• TASK REQUIREMENTS: Provide nothing except how many lines of the data contain the word "OHSU".

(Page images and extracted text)
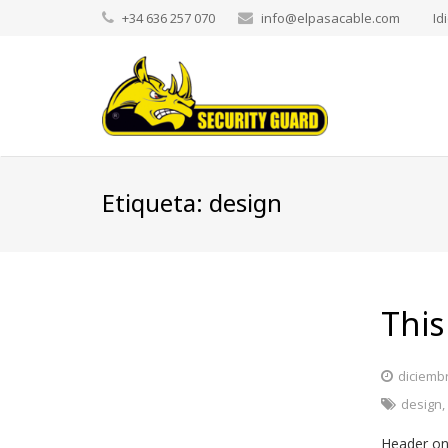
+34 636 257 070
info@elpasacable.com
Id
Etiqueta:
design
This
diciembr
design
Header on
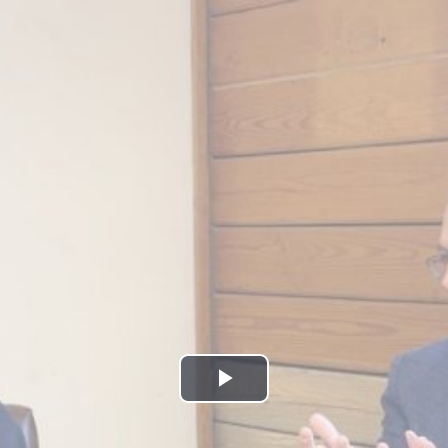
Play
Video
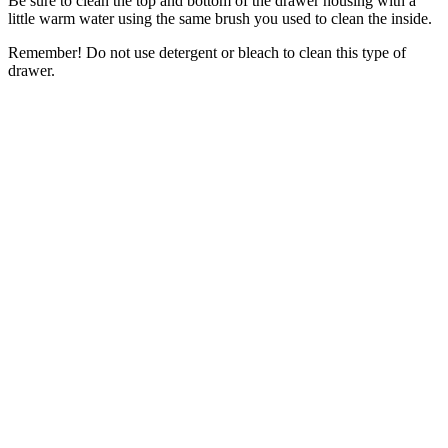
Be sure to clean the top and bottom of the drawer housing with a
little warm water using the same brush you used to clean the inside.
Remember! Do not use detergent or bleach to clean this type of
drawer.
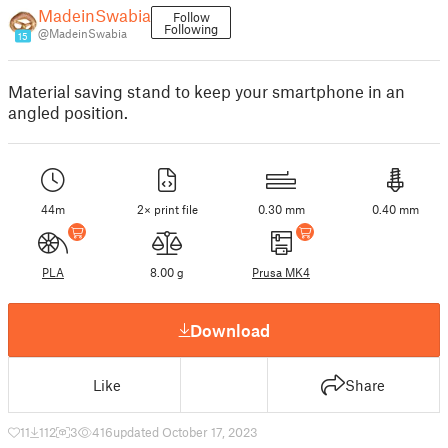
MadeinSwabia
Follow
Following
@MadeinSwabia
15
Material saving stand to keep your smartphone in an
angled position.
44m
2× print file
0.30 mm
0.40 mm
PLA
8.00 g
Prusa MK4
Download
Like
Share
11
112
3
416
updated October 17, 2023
* * *
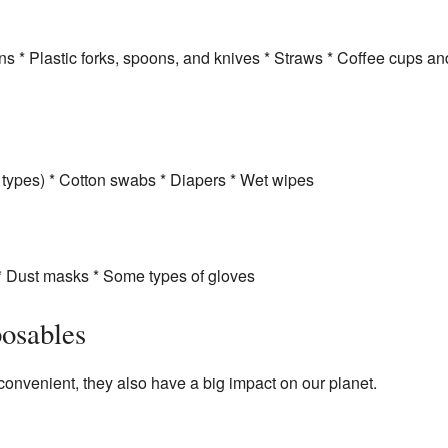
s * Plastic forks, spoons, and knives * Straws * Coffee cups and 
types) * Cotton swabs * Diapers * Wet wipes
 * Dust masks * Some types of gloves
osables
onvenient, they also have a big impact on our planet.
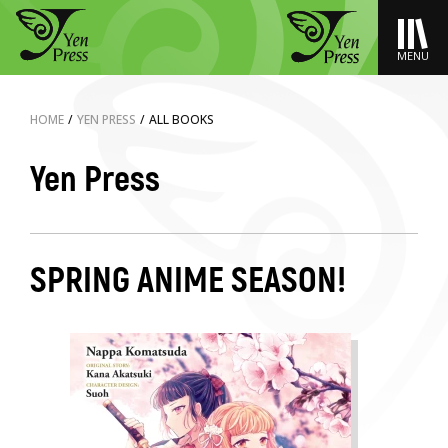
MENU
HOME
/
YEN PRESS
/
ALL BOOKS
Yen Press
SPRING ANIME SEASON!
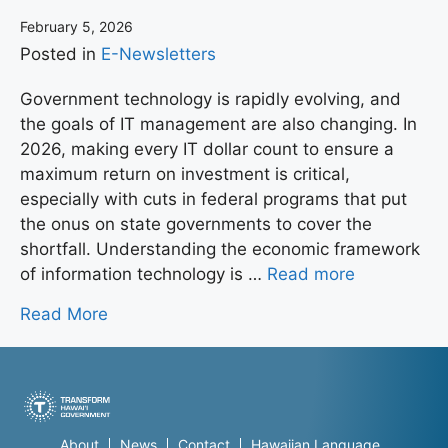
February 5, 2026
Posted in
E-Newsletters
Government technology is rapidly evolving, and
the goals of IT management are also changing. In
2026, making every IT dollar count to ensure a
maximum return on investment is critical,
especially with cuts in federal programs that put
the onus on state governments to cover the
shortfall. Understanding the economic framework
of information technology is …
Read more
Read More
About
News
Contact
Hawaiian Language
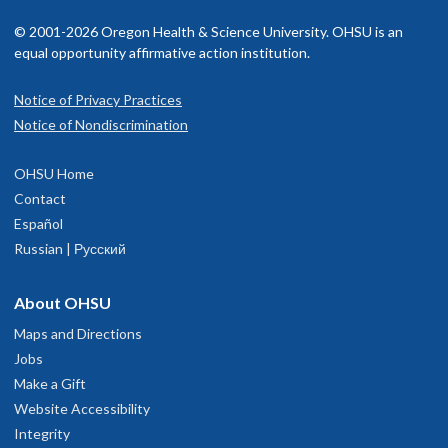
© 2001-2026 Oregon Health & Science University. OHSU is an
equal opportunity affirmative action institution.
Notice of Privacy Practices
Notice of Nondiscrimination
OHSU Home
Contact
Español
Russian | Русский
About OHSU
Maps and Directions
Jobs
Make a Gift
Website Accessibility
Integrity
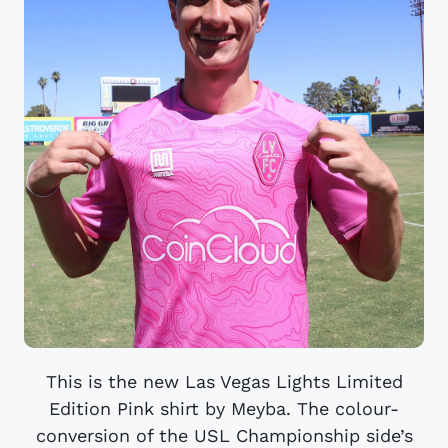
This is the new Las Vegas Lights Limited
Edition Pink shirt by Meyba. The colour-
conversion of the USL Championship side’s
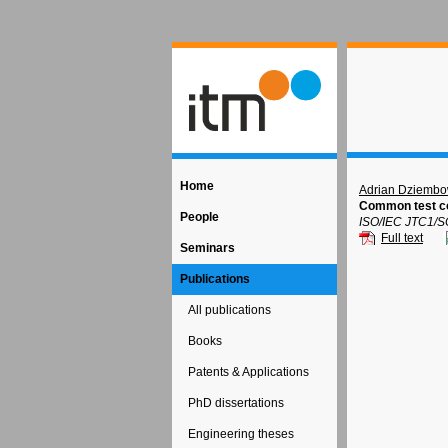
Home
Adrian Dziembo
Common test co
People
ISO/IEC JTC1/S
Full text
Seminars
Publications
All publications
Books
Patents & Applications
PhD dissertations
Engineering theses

• RESULT OF THE EXERCISE: 3